Thursday, 21 November 2013

Peanut Butter Fudge (Naturally Gluten-Free)

Here in Ireland and the UK, peanut butter is something you put in the sandwiches of school children, or eat by the spoonful if you're trying to body-build, however in the United States of America, it seems like a national institution. People here would never really think of it as something to put in or around sweets, due to its use as a savoury sandwich filling, and the only homegrown sweetie on would find peanut butter in is a Peanut Butter KitKat, and I think that was only invented in repsonse to the influx of American sweeties, particularly Reese's Peanut Butter Cups.

I'd never seen a Reese's cup until I was i my late teens, and I remember a few of my American college mates waxing lyrical about the fact that Ireland had started importing 'real candy' (and I resisted the urge to tell them that all this time they could've been making them at home with great ease using chocolate bars, peanut butter, normal butter, icing sugar and paper cake cases)

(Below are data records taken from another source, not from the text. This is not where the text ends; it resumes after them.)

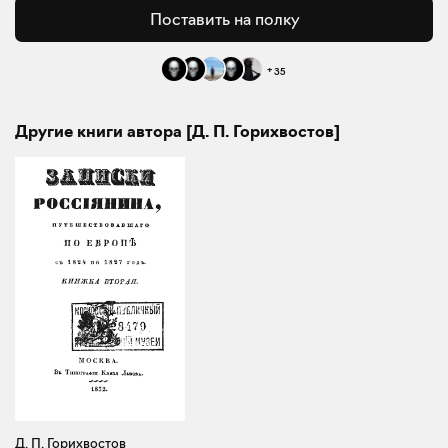
Поставить на полку
+
35
Другие книги автора [Д. П. Горихвостов]
Д. П. Горихвостов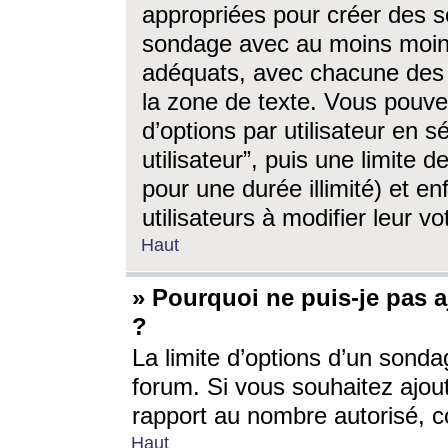
appropriées pour créer des s
sondage avec au moins moin
adéquats, avec chacune des 
la zone de texte. Vous pouv
d’options par utilisateur en s
utilisateur”, puis une limite
pour une durée illimité) et en
utilisateurs à modifier leur vo
Haut
» Pourquoi ne puis-je pas 
?
La limite d’options d’un sonda
forum. Si vous souhaitez ajou
rapport au nombre autorisé, c
Haut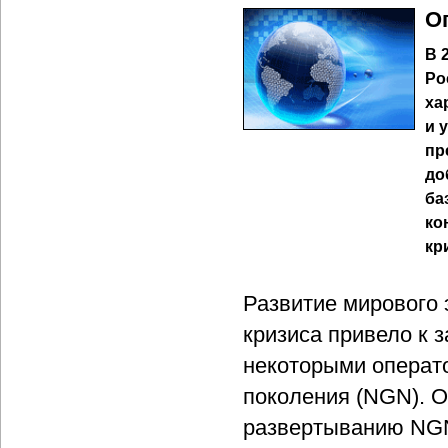
О
В 
Ро
ха
и 
пр
до
ба
ко
кр
Развитие мирового 
кризиса привело к
некоторыми операт
поколения (NGN). О
развертыванию NGN,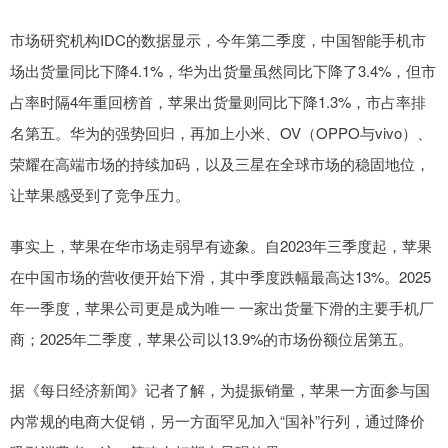
市场研究机构IDC的数据显示，今年第二季度，中国智能手机市
场出货量同比下降4.1%，华为出货量虽然同比下降了3.4%，但市
占率时隔4年重回榜首，苹果出货量则同比下降1.3%，市占率排
名第五。华为的强势回归，再加上小米、OV（OPPO与vivo）、
荣耀在高端市场的持续加码，以及三星在全球市场的稳固地位，
让苹果感受到了竞争压力。
事实上，苹果在华市场走弱早有迹象。自2023年三季度起，苹果
在中国市场的营收便开始下滑，其中季度跌幅最高达13%。2025
年一季度，苹果公司更是成为唯一 一家出货量下滑的主要手机厂
商；2025年二季度，苹果公司以13.9%的市场份额位居第五。
据《每日经济新闻》记者了解，为提振销量，苹果一方面参与国
内常规的电商大促销，另一方面罕见加入“国补”行列，通过降价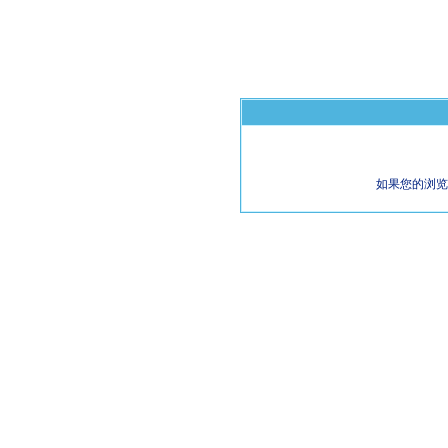
如果您的浏览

Now however, I have leapt onto the peanut butter sweetie bandwagon and uploaded my own version of the Usonian classic: Peanut Butter Fudge. Unlike most recipes on the internet, this version doesn't need (the abomnible invention that is-) Marshmallow Creme or white chocolate chips, it just needs five ingredients that are commonly found in an Irish or British kitchen.

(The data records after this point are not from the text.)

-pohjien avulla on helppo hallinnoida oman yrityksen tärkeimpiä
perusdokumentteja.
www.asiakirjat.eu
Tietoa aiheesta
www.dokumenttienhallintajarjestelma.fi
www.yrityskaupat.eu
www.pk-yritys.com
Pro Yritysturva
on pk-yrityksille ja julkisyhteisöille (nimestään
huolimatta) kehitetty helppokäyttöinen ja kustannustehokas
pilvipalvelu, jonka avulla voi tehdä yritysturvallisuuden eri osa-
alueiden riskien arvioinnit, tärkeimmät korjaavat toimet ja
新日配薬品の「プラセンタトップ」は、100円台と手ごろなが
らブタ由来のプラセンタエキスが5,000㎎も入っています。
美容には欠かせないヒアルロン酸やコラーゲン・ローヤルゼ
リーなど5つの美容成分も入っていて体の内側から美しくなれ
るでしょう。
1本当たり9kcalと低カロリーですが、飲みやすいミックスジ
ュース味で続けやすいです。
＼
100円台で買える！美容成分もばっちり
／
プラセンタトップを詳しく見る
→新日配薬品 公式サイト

This is a large quantity that will make about 1¼ pounds (570 grammes) of fudge, but I've found it can be easily halved or even quartered. Just be really careful when making small batches because it can burn or crystallise easily.
  • 12 ounces (340 grammes) light brown sugar
  • 3½ fluid ounces (100 millilitres) cream
  • 3½ fluid ounces (100 millilitres) milk
  • 3½ ounces (100 grammes) butter
  • 3 ounces (85 grammes) smooth peanut butter
  • Optional: 1 teaspoon (5 millilitres) of vanilla essence

  • Prepare an 8 inch (20 centimeter) square tin by either greasing it lightly or lining it with non-stick baking paper. You could also use a silicone baking tin, which needs no greasing or lining.
  • In a heavy-based large saucepan, heat the cream, milk and butter until the butter has melted.
  • Pour the sugar into the middle of the pan so that it forms a little mountain in the middle, then gently bring in the milk mixture from the edges. Your aim here is to get as little sugar as possible on the edges of the pan, as this can cause your fudge to go grainy.
  • Stir the mixture over medium-low heat until the sugar has completely dissolved. Using a pastry brush dipped in hot water, wash the sugar crystals from the side of the pan. Alternatively, you can just pop the lid on the pan for a minute to allow the steam to wash it all away instead.
  • Once the sugar has dissolved and there is no evidence of sugar crystals left, bring the mixture to the boil and once boiling clip a sugar thermometre to the side of the pan. Cook over medium-high heat until the whole thing reaches 118°C (245°F). Please don't stir!
  • While the fudge is cooking, fill your sink or wash basin with about 2 inches (5 centimetres) of cold water.
  • Once the fudge has reached temperature, take the pan from the heat and dip the bottom in the cold water to stop cooking immediately. 
  • Add the peanut butter to the mixture, then leave the mixture to cool for 12 minutes (a minute per ounce (28 grammes) of sugar).
  • Add the vanilla essence and beat vigorously with a wooden spoon until thick, creamy and opaque. The mixture will slightly lose its shine and become more matte, and the consistency will be like freshly made Mr Whippy soft serve ice-cream. 
  • Pour into your prepared tin and allow to cool at room temperature for at least 6 hours or overnight.
Do not even think of setting it in the fridge: you can store it in the fridge once set, but setting the fudge in the fridge will cause crystallisation. Store in an air tight container to avoid it catching any unwanted odours or flavours.